Records for this exercise |
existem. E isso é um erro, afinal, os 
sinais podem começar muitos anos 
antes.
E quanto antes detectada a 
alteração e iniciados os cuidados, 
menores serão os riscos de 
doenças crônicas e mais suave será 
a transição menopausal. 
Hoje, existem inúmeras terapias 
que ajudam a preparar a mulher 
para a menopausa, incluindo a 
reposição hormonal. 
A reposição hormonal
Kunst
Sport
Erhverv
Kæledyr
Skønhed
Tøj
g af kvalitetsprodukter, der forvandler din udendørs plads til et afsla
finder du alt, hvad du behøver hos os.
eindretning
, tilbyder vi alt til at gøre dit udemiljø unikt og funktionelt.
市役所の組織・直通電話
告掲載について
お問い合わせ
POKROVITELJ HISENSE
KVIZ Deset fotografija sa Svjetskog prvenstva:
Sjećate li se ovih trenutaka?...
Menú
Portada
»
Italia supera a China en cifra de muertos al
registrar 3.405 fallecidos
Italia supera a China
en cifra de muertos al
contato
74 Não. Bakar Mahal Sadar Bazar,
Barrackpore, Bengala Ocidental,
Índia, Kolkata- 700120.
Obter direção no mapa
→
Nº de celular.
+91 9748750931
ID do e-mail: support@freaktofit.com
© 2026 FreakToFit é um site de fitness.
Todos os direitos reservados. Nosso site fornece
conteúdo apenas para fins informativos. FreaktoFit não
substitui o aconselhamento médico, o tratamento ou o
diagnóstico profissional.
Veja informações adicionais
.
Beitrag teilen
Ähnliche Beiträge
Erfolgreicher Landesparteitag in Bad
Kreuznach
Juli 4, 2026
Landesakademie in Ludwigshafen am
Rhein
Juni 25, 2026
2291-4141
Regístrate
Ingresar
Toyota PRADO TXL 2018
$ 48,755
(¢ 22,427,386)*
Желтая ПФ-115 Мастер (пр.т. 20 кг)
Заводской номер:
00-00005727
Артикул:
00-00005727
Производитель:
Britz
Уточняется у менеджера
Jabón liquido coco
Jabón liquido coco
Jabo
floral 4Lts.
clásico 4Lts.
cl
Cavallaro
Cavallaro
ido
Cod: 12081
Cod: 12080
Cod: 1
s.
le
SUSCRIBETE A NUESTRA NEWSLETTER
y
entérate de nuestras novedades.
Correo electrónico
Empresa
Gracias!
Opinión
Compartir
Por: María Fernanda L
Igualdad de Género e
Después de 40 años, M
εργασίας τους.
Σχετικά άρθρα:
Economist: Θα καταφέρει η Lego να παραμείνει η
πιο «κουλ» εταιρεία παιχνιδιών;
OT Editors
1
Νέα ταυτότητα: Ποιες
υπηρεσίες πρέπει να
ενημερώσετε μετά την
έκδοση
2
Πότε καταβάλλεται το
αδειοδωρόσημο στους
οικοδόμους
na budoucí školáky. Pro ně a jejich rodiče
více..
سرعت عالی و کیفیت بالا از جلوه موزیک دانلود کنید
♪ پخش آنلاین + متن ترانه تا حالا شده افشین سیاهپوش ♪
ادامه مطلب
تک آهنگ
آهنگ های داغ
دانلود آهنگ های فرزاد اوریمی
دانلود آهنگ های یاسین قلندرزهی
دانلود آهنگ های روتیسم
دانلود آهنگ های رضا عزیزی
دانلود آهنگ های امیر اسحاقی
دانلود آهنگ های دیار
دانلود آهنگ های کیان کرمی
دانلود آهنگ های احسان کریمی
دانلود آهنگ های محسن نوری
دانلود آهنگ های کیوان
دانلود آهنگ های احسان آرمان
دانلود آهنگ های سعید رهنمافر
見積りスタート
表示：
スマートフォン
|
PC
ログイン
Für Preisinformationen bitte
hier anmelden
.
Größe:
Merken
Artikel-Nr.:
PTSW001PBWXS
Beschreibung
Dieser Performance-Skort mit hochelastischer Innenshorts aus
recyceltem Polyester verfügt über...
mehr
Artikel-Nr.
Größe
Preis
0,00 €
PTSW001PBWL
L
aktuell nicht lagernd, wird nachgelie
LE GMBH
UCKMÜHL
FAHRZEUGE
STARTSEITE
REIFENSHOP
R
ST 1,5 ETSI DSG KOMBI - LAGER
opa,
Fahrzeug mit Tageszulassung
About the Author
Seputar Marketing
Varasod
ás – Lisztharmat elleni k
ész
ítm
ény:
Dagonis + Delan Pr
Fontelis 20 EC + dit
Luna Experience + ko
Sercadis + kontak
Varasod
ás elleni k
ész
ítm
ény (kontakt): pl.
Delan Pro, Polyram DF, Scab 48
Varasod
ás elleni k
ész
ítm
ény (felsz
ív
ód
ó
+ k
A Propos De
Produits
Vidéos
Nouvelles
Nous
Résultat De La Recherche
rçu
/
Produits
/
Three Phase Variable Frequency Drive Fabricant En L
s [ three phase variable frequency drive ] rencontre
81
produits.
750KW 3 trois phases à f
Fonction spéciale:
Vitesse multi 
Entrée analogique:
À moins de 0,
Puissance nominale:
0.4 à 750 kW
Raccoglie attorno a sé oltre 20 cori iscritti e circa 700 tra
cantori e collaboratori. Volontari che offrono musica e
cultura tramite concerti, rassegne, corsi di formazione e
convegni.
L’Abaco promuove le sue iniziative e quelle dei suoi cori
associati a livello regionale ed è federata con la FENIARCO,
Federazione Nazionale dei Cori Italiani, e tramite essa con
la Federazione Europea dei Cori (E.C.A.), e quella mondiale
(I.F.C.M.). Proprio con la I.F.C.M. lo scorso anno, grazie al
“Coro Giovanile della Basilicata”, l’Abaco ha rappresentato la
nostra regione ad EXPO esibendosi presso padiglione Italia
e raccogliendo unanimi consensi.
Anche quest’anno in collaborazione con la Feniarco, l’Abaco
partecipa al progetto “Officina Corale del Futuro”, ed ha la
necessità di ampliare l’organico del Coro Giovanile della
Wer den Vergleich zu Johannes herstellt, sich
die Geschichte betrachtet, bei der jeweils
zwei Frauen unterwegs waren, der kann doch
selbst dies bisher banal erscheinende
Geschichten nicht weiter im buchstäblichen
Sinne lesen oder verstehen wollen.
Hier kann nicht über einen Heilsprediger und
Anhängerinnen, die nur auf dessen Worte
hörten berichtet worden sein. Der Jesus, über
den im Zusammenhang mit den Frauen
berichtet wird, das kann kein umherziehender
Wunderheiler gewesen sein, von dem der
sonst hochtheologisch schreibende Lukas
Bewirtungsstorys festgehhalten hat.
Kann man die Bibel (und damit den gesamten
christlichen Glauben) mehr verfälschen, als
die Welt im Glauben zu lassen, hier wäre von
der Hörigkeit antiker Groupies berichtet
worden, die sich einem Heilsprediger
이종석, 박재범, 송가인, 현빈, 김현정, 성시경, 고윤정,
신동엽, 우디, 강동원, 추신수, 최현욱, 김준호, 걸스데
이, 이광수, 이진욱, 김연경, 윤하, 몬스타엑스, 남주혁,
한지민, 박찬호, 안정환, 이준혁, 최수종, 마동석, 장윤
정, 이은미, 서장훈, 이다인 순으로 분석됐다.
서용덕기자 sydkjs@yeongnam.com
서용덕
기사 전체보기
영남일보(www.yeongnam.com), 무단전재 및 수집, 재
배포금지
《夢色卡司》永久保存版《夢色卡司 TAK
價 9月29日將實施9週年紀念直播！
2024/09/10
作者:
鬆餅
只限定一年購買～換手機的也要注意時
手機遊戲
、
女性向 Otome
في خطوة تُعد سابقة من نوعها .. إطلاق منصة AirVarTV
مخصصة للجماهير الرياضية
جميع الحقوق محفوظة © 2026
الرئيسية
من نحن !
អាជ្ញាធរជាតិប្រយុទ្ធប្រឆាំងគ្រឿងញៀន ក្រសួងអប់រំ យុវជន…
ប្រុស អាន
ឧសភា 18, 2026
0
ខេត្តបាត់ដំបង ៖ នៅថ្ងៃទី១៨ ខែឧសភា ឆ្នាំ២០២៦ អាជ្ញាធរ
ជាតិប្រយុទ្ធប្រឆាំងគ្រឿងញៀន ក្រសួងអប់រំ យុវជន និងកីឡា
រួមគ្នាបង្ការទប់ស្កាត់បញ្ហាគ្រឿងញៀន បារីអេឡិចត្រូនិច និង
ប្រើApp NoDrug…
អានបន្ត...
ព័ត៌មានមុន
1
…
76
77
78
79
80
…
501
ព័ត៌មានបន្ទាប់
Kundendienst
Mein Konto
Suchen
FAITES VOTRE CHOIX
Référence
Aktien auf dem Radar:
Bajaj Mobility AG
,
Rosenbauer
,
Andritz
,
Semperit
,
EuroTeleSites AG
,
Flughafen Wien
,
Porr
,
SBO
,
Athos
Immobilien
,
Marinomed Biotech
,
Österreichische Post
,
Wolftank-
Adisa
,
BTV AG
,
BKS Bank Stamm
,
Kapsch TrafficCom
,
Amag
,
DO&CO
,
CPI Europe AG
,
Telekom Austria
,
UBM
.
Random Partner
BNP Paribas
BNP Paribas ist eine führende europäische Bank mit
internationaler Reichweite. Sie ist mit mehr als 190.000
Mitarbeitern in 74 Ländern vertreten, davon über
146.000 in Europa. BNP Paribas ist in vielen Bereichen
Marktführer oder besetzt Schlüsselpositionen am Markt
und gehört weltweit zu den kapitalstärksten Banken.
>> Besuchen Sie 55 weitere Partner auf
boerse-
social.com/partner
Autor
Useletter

Work to be completed |
Retype the rows from the very first one through the line that contains "finder du alt, hvad du behøver hos os.", with both ends included, keeping every character unchanged.

Response box |
existem. E isso é um erro, afinal, os 
sinais podem começar muitos anos 
antes.
E quanto antes detectada a 
alteração e iniciados os cuidados, 
menores serão os riscos de 
doenças crônicas e mais suave será 
a transição menopausal. 
Hoje, existem inúmeras terapias 
que ajudam a preparar a mulher 
para a menopausa, incluindo a 
reposição hormonal. 
A reposição hormonal
Kunst
Sport
Erhverv
Kæledyr
Skønhed
Tøj
g af kvalitetsprodukter, der forvandler din udendørs plads til et afsla
finder du alt, hvad du behøver hos os.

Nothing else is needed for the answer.